*** Data for analysis Section Begins ***

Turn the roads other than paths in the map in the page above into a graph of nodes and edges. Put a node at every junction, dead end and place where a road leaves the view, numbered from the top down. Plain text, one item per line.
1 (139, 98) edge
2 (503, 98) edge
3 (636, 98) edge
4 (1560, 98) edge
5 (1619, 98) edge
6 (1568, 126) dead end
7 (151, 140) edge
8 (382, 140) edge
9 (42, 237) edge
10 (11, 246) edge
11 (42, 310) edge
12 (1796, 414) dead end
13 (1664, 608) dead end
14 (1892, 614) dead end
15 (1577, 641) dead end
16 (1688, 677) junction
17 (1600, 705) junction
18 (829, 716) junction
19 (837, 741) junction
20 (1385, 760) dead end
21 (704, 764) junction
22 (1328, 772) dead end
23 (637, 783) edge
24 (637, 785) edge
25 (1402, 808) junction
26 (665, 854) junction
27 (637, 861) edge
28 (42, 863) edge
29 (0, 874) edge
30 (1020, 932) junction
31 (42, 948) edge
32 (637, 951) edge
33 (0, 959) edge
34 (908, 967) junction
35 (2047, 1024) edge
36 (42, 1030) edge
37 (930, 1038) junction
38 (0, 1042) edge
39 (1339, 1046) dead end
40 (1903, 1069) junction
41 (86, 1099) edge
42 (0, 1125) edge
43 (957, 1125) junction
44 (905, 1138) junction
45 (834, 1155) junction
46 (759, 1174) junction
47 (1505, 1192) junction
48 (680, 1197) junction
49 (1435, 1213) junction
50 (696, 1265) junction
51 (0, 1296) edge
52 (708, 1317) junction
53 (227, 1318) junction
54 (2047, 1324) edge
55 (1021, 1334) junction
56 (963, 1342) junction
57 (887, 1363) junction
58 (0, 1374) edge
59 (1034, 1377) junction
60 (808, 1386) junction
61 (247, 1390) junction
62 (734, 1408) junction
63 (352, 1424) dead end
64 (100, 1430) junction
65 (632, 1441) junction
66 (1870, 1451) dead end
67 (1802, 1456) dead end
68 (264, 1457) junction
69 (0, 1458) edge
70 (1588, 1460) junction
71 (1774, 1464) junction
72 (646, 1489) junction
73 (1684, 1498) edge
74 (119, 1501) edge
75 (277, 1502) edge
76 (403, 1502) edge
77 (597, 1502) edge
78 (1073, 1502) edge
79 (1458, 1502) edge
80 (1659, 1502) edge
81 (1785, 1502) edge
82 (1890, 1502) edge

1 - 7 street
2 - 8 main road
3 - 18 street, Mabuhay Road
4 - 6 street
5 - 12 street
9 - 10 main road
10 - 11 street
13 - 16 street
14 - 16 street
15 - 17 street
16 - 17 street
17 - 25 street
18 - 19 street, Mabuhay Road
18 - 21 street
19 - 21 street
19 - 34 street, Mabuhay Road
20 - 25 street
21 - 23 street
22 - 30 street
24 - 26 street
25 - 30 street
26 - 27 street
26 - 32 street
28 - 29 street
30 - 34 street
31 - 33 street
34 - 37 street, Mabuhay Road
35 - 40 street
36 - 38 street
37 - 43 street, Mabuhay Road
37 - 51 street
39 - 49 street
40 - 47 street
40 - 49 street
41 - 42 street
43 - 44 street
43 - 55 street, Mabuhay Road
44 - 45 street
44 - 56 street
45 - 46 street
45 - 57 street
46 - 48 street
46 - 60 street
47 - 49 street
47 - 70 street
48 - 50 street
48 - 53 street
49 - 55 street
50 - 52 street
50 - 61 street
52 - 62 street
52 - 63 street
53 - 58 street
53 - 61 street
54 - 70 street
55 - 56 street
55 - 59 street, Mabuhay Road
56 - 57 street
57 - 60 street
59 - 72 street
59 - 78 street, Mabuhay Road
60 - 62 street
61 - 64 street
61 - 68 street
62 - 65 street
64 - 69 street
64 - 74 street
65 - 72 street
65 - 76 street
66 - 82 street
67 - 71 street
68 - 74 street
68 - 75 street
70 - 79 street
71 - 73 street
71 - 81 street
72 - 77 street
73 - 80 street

*** Data for analysis Section Ends ***

• Instructions for the task
Return every line from the entries that holds the string "Mabuhay".

• Task solution
3 - 18 street, Mabuhay Road
18 - 19 street, Mabuhay Road
19 - 34 street, Mabuhay Road
34 - 37 street, Mabuhay Road
37 - 43 street, Mabuhay Road
43 - 55 street, Mabuhay Road
55 - 59 street, Mabuhay Road
59 - 78 street, Mabuhay Road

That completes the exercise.